Balancing Equations and Stoichiometry

Once again, the problem has neglected to provide the pressure, so once again, we will assume it to be 1 atm.

First thing we must do is to balance the equation:

2C₂H₂ + 5O2 ==> 4CO₂ + 2H₂O .. balanced equation

Next, we will find the moles of CO2 equivalent to 63 L of CO₂ @ 1000ºC:

Use the ideal gas law, PV = nRT

P = pressure = 1 atm (assumed)

V = volume in L = 63 L

n = moles = ?

R = gas constant = 0.0821 Latm/Kmol

T = temperature in Kelvin = 1000C + 273 = 1273K

Solving for n, we have...

n = PV / RT = (1 atm)(63 L) / (0.0821 Latm/Kmol)(1273K)

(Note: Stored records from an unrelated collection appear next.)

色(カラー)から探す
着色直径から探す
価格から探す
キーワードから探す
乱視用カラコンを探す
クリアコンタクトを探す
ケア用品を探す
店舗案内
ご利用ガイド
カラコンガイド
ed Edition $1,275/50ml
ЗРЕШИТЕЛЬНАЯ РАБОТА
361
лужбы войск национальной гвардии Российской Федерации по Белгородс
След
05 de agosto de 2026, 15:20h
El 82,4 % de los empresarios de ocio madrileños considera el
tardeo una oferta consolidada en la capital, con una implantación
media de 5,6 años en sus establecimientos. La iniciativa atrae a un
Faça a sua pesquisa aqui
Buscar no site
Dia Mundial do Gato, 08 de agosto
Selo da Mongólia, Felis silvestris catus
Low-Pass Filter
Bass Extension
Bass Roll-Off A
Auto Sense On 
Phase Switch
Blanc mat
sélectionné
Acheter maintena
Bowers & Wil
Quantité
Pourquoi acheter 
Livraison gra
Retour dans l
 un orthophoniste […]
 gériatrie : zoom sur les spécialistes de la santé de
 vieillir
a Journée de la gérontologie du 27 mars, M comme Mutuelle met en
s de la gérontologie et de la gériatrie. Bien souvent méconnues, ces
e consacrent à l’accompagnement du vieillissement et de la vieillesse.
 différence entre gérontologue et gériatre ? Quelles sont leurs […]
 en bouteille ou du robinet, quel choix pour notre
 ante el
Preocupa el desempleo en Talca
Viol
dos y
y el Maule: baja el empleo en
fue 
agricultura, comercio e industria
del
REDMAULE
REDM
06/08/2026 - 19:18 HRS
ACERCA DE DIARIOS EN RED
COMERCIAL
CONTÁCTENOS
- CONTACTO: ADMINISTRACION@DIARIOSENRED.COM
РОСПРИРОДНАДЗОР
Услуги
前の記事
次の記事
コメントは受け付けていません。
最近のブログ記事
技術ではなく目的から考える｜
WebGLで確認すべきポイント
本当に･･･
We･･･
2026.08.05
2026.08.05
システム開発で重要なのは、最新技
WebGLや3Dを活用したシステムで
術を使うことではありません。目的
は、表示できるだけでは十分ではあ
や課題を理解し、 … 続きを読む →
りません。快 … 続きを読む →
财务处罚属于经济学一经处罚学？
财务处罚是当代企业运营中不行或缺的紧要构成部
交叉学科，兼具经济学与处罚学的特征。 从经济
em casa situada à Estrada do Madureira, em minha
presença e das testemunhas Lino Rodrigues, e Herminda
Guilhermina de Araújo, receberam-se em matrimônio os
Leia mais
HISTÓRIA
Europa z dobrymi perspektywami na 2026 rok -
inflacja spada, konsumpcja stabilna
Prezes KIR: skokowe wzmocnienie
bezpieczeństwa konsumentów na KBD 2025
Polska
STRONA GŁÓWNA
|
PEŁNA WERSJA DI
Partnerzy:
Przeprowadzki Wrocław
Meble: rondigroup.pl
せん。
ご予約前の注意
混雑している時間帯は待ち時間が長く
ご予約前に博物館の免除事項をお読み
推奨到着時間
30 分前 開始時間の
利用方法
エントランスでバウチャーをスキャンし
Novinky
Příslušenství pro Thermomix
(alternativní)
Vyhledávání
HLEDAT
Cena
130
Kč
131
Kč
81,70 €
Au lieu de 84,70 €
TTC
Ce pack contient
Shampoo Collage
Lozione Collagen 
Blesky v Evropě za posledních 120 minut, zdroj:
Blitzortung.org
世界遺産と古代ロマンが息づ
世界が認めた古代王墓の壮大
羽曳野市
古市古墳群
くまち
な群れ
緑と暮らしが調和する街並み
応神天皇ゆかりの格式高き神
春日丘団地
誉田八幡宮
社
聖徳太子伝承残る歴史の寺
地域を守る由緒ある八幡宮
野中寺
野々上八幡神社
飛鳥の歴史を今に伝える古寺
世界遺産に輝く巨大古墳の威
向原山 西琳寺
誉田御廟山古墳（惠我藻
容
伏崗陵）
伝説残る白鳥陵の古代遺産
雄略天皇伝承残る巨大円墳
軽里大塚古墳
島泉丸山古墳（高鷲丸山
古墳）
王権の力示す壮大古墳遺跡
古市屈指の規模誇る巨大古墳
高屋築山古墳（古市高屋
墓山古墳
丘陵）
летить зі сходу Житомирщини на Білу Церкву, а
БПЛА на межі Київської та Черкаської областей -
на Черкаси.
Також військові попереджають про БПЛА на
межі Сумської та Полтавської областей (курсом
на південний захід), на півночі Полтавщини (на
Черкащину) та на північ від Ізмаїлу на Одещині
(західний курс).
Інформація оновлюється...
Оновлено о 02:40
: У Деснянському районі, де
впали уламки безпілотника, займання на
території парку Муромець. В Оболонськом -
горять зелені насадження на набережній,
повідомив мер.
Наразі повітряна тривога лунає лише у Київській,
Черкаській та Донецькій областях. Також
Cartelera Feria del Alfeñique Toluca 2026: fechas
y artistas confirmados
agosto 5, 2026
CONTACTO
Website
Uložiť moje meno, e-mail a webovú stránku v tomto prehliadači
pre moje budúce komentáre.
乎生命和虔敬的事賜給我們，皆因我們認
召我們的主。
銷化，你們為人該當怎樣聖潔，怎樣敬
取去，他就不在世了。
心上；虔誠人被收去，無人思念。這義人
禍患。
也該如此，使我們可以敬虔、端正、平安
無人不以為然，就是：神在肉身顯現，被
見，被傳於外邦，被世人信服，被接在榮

n = 0.603 moles = 0.60 moles of CO₂ (2 sig. figs.)

Next, we use the stoichiometry of the balanced equation to find moles of acetylene (C₂H₂), and then convert moles to grams using the molar mass of C₂H₂:

0.60 mols CO₂ x 2 moles C₂H₂ / 4 mols CO₂ = 0.30 moles C₂H₂ needed

0.30 mols C₂H₂ x 26 g C₂H₂ / mole = 7.8 g C₂H₂ needed (2 sig. figs.)

To find the grams of water produced, we will use the stoichiometry of the balanced equation. Since we now know that 0.60 moles of CO₂ are produced, we use this value to find moles of H₂O, and then convert that to grams:

0.60 moles CO₂ x 2 mols H₂O / 4 moles CO₂ = 0.302 moles H₂O

0.302 moles H₂O x 18 g H₂O / mole = 5.4 g H₂O produced (2 sig. figs.)